When diagnosing a minor conduction disorder, no visual symptoms are visible in the patient.
He may feel great and, according to other diagnostic indications, be completely healthy. It is dangerous for the heart rate to slow down to 50 beats per minute. And a person feels a different range of heartbeats. This means that there is a blockage in one area of ​​the heart muscle. Symptoms occur:

  • discomfort in the chest (as if there was seething inside);
  • not severe pain;
  • rapid sweating;
  • sleep is disturbed;
  • frequent attacks of dizziness.

These signs indicate insufficient oxygen supply to the organs.

With a significant slowdown in conduction, patients' vision quickly declines.
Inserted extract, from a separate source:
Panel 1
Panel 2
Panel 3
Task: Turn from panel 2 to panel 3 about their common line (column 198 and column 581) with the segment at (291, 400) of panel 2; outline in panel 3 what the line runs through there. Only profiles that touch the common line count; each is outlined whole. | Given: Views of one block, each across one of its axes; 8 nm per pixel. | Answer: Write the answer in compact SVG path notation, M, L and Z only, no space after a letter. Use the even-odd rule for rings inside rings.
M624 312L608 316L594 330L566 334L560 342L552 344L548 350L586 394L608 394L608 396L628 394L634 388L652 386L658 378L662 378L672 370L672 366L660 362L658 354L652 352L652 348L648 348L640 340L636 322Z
Signs of slow conduction in patients can differ significantly, since it varies depending on the part of the heart muscle that receives the signal from the sinus node with a delay. This defect can also occur in children. Their reaction is more noticeable due to the smaller blood volume compared to adults, and the heart rhythm is frequent.

Intracardiac blockades during pregnancy

During pregnancy, conduction disorders are associated with various heart diseases. Sino-aricular conduction problems are caused by weakness of the joint system, the cause of which cannot always be determined.
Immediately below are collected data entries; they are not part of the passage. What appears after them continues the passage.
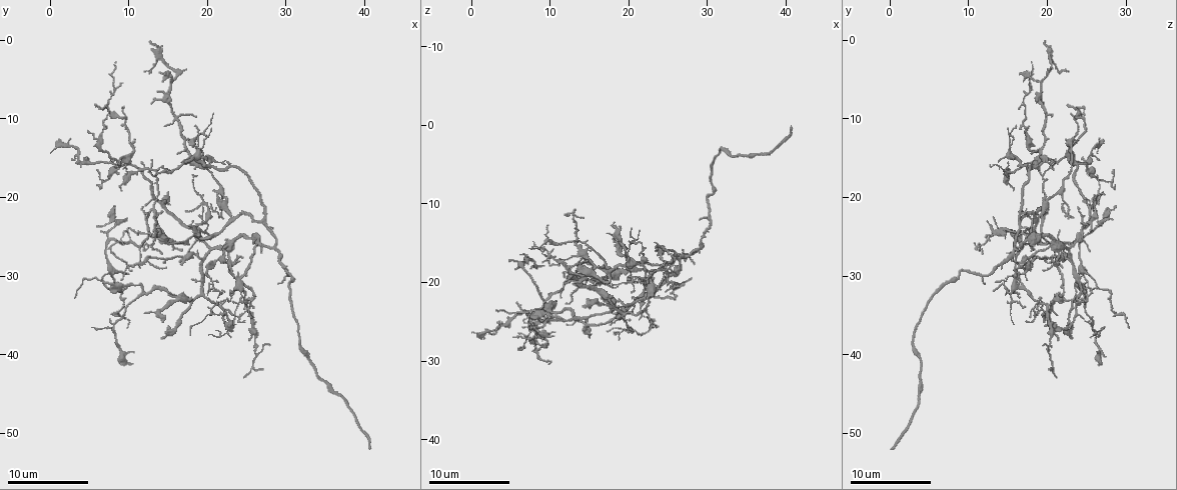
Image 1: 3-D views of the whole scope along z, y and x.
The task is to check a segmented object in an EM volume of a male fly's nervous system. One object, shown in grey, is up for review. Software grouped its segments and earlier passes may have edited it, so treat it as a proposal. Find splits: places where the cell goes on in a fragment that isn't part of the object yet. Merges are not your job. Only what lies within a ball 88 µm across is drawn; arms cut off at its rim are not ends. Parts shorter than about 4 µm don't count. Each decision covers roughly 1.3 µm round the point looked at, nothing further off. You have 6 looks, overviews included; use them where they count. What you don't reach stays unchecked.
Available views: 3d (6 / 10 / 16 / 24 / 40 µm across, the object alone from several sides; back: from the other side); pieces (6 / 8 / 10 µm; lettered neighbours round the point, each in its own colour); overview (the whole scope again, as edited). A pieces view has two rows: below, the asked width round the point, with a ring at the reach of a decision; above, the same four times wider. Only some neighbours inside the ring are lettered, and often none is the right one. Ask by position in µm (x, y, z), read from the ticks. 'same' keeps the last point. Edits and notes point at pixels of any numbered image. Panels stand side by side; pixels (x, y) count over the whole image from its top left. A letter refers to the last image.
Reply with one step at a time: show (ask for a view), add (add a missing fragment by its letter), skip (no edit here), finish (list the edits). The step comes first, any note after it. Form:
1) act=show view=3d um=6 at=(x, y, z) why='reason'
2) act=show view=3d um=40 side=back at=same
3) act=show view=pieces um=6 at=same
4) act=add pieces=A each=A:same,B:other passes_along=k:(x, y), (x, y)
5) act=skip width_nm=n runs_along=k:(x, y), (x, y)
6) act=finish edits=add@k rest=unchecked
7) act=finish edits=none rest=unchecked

act=show view=3d um=10 at=(12.0, 26.6, 11.2) why='branch stops here'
Pregnancy does not interfere with the installation of a pacemaker if necessary. There are some restrictions in the treatment of pregnant women; they are not prescribed atropine and drugs containing it.

Obstetrics are carried out naturally if there are no severe concomitant diseases.

AVs of the first and second degrees do not affect the woman’s condition; if every second and third contraction falls out of the rhythm, the underlying disease is treated.

For disorders that cause severe symptoms, under the supervision of a doctor, the pregnant woman takes glucocorticoids, not more than 40 mg.

The occurrence of a complete blockade requires measures to urgently hospitalize the woman for resuscitation measures. A temporary effect (until the installation of a pacemaker) in such cases is provided by the following drugs: alupent, atropine, ephedrine, isadrine.

Causes of the disease

Heart rhythm and conduction disturbances can occur due to physiological characteristics and cardiac pathologies.
Sinus tachycardia, for example, develops during physical and emotional stress. Respiratory bradyarrhythmia is normal. Atrial fibrillation and flutter are dangerous. They usually develop against the background of diseases of the cardiovascular system. As a rule, heart rhythm and conduction disturbances occur when:

  • coronary heart disease;
  • vices;
  • arterial hypertension;
  • cardiomyopathy.

Non-cardiac diseases such as:

  • acute poisoning;
  • fever;
  • stomach ulcer;
  • hyperthyroidism;
  • adrenal tumor.

Risk factors for the development of pathology include:

  • smoking and alcohol abuse;
  • obesity;
  • concomitant diseases (mainly the endocrine system).

Symptoms

A slight deviation of the normal pulse (it is by this that the number of blood emissions into the aorta per minute is recorded) does not have any effect on the body. Accordingly, there are no symptoms as such. The deviation is discovered by chance during a cardiogram.

With the development of the third degree of deceleration, Morgagni-Adams-Stokes attacks may occur, and bradycardia is observed. The patient complains of frequent fatigue, cold sweat, shortness of breath with minimal physical activity, frequent loss of consciousness for several seconds, a constant desire to sleep, dizziness, headache (resulting from high blood pressure). Often these patients experience seizures, usually in the lower extremities, where blood stagnation occurs. Often there is a sharp, dull pain in the chest area. Moreover, without previous factors such as physical activity, fatigue, etc. This indicates unspecified chaotic impulses that are supplied to the sinus node.